> _SET PROBLEM 1_: Return every line of the records that contains the string "heart". Case counts.
** Begin EXTRACT PROVIDED **
Your own Orthodox Church rejects actual Church Fathers because they preferred the Passover.  Polycrates tells Rome to get stuffed.

193 A.D. - Council of Rome, presided over by Bishop Victor, condemns the celebration of Pascha on Nisan 14, and addresses a letter to Polycrates of Ephesus and the Churches in Asia.

193 A.D. - Council of Ephesus, presided over by Bishop Polycrates, and attended by several bishops throughout Asia, reject the authority of Victor of Rome, and keep the Asian paschal tradition (Markou, Stavros L. K. An Orthodox Christian Historical Timeline. Copyright © 2003 OrthodoxFaith.com).

----------


## GunnyFreedom

You could learn a lot from the Roman Bishop Victor I, who refrained from condemning Polycrates, and who councilled the churches to not ram Easter down the throats of those who chose to keep the Passover.

14. VICTOR I, ST. (189-199) An African...Victor tended not to advise other churches but to impose Rome's ideas on them, thus arousing resentment at times in bishops not inclined to accept such impositions. This was the case of Polycratus, the Bishop of Ephesus, who felt offended at this interference. The question was again that of Easter. Victor reaffirmed the decisions of Soter and Eleutherius both with regard to the date, which had to be a Sunday, and with regard to several customs of Jewish origin which were still practiced in some Christian communities...Polycratus justified himself before the pope with a letter containing the phrase "...it is more important to obey God rather than men" (Lopes A. The Popes: The lives of the pontiffs through 2000 years of history. Futura Edizoni, Roma, 1997, p. 5).

----------


## GunnyFreedom

These Church Fathers who kept the Passover, held a common refrain for those who would oppose them.  The same as the one I have been holding.  "We would rather obey God than men."

----------


## GunnyFreedom

We observe the exact day; neither adding, nor taking away. For in Asia also great lights have fallen asleep, which shall rise again on the day of the Lord's coming, when he shall come with glory from heaven, and shall seek out all the saints. Among these are Philip, one of the twelve apostles, who fell asleep in Hierapolis; and his two aged virgin daughters, and another daughter, who lived in the Holy Spirit and now rests at Ephesus; and, moreover, John, who was both a witness and a teacher, who reclined upon the bosom of the Lord, and, being a priest, wore the sacerdotal plate. He fell asleep at Ephesus. And Polycarp in Smyrna, who was a bishop and martyr; and Thraseas, bishop and martyr from Eumenia, who fell asleep in Smyrna. Why need I mention the bishop and martyr Sagaris who fell asleep in Laodicea, or the blessed Papirius, or Melito, the Eunuch who lived altogether in the Holy Spirit, and who lies in Sardis, awaiting the episcopate from heaven, when he shall rise from the dead? All these observed the fourteenth day of the passover according to the Gospel, deviating in no respect, but following the rule of faith. And I also, Polycrates, the least of you all, do according to the tradition of my relatives, some of whom I have closely followed. For seven of my relatives were bishops; and I am the eighth. And my relatives always observed the day when the people put away the leaven. I, therefore, brethren, who have lived sixty-five years in the Lord, and have met with the brethren throughout the world, and have gone through every Holy Scripture, am not affrighted by terrifying words. For those greater than I have said _' We ought to obey God rather than man'_ (Eusebius. Church History, Book V, Chapter 24. Translated by Arthur Cushman McGiffert. Excerpted from Nicene and Post-Nicene Fathers, Series Two, Volume 1. Edited by Philip Schaff and Henry Wace. American Edition, 1890. Online Edition Copyright © 2004 by K. Knight; also Eusebius. The History of the Church, Book 5, Chapter XXIV. Digireads.com, 2005, p. 115).
** End EXTRACT PROVIDED **
** Begin DATA FOR THIS EXERCISE **
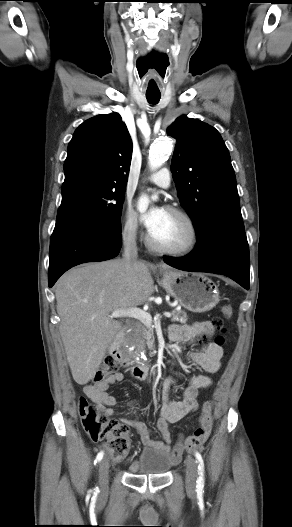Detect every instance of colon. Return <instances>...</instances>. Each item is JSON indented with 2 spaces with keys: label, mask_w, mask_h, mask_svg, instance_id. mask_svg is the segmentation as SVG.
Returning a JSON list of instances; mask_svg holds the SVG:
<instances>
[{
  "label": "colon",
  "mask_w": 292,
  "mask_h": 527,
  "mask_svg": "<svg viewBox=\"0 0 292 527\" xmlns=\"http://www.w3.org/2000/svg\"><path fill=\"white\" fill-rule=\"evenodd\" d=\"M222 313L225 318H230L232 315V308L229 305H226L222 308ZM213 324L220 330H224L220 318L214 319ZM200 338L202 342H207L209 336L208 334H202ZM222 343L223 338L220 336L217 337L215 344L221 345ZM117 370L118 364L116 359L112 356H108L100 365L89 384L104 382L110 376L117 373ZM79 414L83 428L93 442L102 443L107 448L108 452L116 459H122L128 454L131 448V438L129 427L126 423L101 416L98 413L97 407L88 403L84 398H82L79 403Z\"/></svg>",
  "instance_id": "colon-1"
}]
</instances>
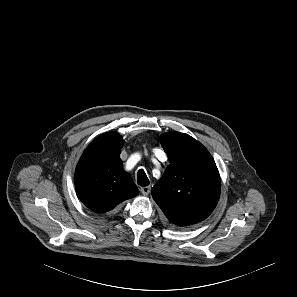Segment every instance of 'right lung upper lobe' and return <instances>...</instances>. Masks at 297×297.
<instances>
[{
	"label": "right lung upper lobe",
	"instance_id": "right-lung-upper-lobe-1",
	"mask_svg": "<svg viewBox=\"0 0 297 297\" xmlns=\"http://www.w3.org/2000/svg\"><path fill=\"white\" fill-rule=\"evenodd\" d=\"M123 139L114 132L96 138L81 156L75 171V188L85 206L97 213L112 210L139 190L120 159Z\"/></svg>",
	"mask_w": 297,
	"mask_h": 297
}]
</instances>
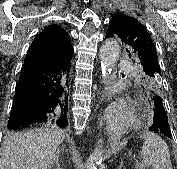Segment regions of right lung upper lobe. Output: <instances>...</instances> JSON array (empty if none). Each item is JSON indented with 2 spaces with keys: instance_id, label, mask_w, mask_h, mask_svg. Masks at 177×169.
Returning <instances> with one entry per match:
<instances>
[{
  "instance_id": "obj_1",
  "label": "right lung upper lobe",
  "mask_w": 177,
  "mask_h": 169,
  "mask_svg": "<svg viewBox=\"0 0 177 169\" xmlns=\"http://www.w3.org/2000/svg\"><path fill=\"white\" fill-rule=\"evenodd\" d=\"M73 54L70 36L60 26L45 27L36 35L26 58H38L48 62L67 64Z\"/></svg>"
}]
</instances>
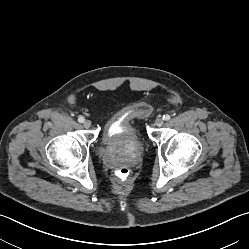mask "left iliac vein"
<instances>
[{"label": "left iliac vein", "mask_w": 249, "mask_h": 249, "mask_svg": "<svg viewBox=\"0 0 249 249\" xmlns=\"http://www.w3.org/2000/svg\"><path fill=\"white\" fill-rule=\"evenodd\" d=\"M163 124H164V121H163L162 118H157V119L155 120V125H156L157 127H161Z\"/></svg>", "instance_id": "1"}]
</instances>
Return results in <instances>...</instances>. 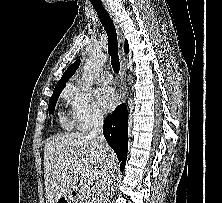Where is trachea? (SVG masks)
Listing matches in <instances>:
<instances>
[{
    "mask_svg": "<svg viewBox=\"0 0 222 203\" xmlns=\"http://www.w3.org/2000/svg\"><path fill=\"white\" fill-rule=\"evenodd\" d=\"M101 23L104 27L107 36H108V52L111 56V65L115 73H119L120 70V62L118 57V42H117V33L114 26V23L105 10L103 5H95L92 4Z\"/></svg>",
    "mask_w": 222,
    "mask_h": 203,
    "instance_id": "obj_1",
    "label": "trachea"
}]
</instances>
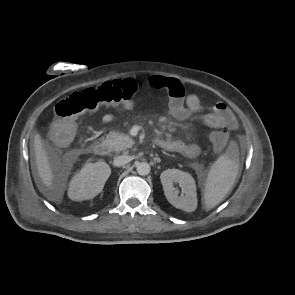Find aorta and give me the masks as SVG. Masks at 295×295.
** End DATA FOR THIS EXERCISE **
** Begin DATA FOR THIS EXERCISE **
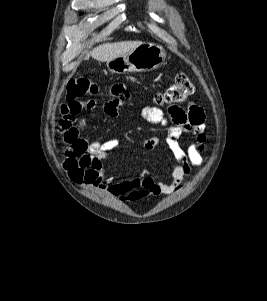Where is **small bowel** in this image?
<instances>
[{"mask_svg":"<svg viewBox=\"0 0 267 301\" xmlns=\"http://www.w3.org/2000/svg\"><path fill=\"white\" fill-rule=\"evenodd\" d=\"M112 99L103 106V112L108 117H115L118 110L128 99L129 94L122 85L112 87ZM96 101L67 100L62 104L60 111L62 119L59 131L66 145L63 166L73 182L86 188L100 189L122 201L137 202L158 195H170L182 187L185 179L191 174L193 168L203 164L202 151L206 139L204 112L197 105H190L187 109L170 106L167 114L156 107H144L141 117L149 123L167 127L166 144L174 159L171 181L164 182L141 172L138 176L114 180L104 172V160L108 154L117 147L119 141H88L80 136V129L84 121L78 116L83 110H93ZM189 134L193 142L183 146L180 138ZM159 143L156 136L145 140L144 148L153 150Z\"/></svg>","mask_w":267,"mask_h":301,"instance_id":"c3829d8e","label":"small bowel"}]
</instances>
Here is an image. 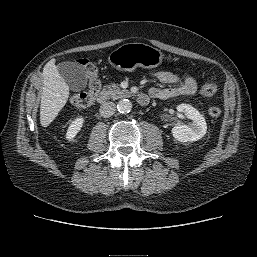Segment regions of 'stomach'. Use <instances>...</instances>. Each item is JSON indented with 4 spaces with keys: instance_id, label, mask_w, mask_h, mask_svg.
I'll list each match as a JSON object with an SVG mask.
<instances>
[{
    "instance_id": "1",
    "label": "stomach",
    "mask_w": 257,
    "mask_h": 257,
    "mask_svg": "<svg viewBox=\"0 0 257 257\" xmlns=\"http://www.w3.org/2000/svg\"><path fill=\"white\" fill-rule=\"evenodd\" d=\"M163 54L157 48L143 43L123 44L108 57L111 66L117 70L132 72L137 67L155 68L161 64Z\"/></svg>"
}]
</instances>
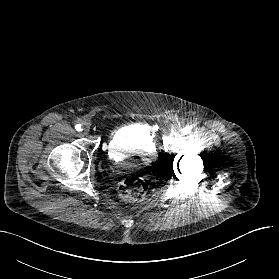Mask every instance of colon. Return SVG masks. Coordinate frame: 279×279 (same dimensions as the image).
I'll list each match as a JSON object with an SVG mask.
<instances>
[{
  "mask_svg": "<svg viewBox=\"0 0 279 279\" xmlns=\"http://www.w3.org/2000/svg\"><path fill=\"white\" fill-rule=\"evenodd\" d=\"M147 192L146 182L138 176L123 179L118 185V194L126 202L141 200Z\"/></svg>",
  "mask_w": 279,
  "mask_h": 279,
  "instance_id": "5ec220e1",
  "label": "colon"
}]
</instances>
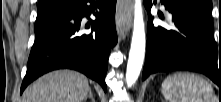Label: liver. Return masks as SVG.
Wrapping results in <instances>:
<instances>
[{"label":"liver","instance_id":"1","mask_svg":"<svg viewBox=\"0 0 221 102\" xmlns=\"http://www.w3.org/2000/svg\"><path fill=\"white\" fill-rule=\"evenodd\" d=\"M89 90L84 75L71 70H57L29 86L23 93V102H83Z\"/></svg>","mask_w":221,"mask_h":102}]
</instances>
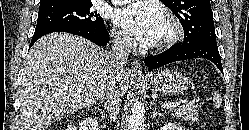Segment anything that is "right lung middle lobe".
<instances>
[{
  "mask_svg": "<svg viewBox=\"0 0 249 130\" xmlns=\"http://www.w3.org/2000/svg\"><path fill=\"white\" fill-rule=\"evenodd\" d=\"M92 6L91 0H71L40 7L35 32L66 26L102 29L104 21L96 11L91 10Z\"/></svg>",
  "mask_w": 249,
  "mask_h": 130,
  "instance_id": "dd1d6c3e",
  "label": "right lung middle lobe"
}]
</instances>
** End DATA FOR THIS EXERCISE **
** Begin DATA FOR THIS EXERCISE **
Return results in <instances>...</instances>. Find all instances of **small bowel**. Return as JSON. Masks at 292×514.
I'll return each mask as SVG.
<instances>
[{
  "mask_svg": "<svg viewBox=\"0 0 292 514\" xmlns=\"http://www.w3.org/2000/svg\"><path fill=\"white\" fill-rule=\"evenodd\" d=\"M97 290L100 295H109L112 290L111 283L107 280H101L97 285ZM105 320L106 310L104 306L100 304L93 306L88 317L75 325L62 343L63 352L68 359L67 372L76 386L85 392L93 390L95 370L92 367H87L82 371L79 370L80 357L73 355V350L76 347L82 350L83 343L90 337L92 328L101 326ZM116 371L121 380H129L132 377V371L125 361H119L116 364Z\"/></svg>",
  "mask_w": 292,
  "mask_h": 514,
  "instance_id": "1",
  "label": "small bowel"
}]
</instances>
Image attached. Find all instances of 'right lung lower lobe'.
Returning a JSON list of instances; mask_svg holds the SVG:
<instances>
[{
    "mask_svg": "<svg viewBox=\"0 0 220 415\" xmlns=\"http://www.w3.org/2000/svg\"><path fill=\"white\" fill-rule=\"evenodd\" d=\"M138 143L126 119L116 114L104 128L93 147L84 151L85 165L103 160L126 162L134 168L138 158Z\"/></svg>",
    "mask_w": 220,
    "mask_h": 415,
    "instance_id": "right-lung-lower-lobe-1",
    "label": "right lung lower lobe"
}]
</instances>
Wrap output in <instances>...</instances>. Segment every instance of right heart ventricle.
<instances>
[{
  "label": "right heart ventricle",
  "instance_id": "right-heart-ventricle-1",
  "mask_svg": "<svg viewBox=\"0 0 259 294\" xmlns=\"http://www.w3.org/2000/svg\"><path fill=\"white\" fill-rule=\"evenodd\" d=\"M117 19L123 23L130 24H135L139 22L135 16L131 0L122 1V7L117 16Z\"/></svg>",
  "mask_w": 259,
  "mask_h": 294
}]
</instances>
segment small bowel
** End DATA FOR THIS EXERCISE **
> _SET PROBLEM 2_: In the thread about Polycrates and the Passover, which cities does the long quoted letter name as places where someone "fell asleep," "rests," or "lies"? List each city once.

> _TASK OUTPUT 1_:
Wrap output in <instances>...</instances>. Segment every instance of right heart ventricle.
  "label": "right heart ventricle",
  "instance_id": "right-heart-ventricle-1",

> _TASK OUTPUT 2_:
Hierapolis
Ephesus
Smyrna
Laodicea
Sardis